Common Film Thicknesses

· BOPET: 12μm

· BOPA: 15μm (occasionally 25μm for high-performance bags)

· AL foil: 7μm or 9μm

· RCPP: 50μm to over 100μm, depending on drop resistance and bag volume

For liquid products, where drop resistance is crucial, additives may be included in the RCPP to enhance toughness.

Ink, Adhesive, and Solvent Requirements

In addition to the film layers, high temperature resistant bag require specially formulated inks, adhesives, and solvents to ensure performance under heat and pressure.

Inks

Normal inks are not suitable for high-temperature use. They may:

· Delaminate

· Change color

· Migrate into food contents

Instead, high temperature bags use:

· Two-component polyurethane-based inks with high adhesion and thermal stability

· Proper curing agents for solid color or white areas

· Specific ink grades depending on the sterilization level:

· Sub-100°C boiling inks

· 121°C+ sterilization inks

Adhesives

The adhesive must:

· Remain bonded during and after sterilization

· Resist high heat, pressure, and moisture

· Be chemically compatible with the ink and substrates

Two-component polyurethane adhesives are the most common choice.

Solvents

Solvents should:

· Be compatible with both ink and adhesive

· Not interfere with thermal performance

· Meet safety standards for food packaging

Structural Design: Balancing Function and Cost

Selecting the best high temperature bag structure involves balancing multiple factors:

· Type of food or content (solid, liquid, acidic, etc.)

· Volume of packaging

· Sterilization conditions (temperature, time, vacuum)

· Shelf life requirements

· Transportation and handling conditions

· Cost constraints

A Real-World Example

Let’s consider 150g of sterilized chestnuts in a stand-up pouch. Two possible structures are:

1. PET12μm // AL7μm // RCPP70μm

2. PET12μm // AL7μm // BOPA15μm // CPP70μm

Structure #2 is more durable:

· Better sealing strength

· Strong puncture and drop resistance

· Suitable for long-distance transport and exports

However, if both structures meet functional needs, cost considerations might favor structure #1.

Important Note on Printed Bags

Avoid using simple PET//RCPP or BOPA//RCPP for printed bags, especially under high sterilization. In such cases, ink pigments may migrate into food. Adding a layer of AL foil between the ink layer and the food-contact layer helps prevent contamination.

Final Thoughts: Design with Purpose

High temperature bags must be carefully engineered to deliver performance without waste.
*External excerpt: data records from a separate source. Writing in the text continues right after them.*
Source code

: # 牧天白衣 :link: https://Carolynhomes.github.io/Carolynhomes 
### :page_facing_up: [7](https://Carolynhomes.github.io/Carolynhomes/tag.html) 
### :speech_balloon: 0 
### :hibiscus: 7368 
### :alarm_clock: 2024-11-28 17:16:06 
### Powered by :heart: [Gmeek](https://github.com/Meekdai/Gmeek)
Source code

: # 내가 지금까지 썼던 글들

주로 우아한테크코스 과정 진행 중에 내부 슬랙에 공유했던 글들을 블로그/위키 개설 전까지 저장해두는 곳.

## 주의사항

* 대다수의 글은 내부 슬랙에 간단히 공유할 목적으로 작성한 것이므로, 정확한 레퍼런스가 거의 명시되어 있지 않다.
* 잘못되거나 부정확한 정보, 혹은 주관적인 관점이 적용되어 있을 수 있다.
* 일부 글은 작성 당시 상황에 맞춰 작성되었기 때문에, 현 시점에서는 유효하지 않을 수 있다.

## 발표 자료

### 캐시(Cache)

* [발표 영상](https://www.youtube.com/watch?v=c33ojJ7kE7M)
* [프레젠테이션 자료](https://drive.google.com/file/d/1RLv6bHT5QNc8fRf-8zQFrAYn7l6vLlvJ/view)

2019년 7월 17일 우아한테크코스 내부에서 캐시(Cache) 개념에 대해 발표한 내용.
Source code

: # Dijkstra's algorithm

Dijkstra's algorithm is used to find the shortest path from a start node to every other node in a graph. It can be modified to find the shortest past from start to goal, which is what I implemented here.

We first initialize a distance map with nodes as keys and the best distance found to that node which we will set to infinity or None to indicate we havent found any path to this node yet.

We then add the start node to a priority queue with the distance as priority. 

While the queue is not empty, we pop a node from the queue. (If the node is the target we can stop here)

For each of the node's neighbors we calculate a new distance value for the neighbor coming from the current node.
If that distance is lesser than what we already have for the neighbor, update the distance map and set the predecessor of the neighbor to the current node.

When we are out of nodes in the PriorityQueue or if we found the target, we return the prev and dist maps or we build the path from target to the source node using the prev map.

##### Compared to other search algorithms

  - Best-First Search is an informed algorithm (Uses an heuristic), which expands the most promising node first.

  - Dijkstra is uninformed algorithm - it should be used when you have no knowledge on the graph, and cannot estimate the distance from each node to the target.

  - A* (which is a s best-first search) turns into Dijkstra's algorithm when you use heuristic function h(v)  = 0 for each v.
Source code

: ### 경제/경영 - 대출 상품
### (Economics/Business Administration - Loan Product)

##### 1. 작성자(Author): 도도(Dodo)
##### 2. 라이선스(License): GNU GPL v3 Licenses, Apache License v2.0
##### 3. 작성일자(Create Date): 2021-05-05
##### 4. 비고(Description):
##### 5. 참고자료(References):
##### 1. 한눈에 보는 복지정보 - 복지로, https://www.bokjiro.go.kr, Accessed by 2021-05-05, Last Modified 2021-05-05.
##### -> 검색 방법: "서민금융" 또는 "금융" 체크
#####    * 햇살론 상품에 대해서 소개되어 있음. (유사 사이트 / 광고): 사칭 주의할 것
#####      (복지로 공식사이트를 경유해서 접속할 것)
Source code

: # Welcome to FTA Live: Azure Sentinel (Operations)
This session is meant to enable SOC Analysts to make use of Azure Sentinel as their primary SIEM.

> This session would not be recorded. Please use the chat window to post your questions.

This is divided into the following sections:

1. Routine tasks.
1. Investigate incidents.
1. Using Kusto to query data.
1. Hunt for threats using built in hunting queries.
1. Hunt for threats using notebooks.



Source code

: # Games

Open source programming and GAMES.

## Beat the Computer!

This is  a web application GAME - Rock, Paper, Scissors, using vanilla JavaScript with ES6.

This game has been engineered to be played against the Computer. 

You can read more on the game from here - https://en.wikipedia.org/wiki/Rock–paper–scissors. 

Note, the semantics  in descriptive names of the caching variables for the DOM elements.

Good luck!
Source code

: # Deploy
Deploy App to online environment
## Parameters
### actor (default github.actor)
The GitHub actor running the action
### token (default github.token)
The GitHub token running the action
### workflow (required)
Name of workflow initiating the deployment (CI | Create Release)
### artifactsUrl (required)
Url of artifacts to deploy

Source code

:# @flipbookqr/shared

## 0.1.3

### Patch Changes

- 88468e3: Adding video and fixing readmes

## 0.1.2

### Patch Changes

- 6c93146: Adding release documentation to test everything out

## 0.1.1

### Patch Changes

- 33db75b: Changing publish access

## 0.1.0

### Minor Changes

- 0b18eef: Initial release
Over-engineering leads to higher costs and material consumption, while under-engineering compromises food safety and shelf life.

Key Takeaways:

· Choose film layers based on actual sterilization and storage needs

· Avoid unnecessary complexity to keep costs down

· Consider product positioning — premium products may benefit from upgraded materials like SiOx-coated PET

· Collaborate with packaging suppliers to ensure strict quality control and proper material handling

Looking Ahead: Higher Standards, Smarter Solutions

Although high temperature bags have been around for over 50 years, only the 121°C grade is widely commercialized. Structures that support 135°C or 145°C sterilization remain limited due to:

· Material limitations (films, adhesives, inks)

· Unstable manufacturing and sterilization processes

· Lack of confidence in commercial scalability

However, with continuous innovations in materials science, printing technology, and packaging automation, the performance of high temperature bags will continue to improve.

In the future, we can expect more stable, reliable, and efficient high temperature bags — enabling safer food packaging solutions for a global market.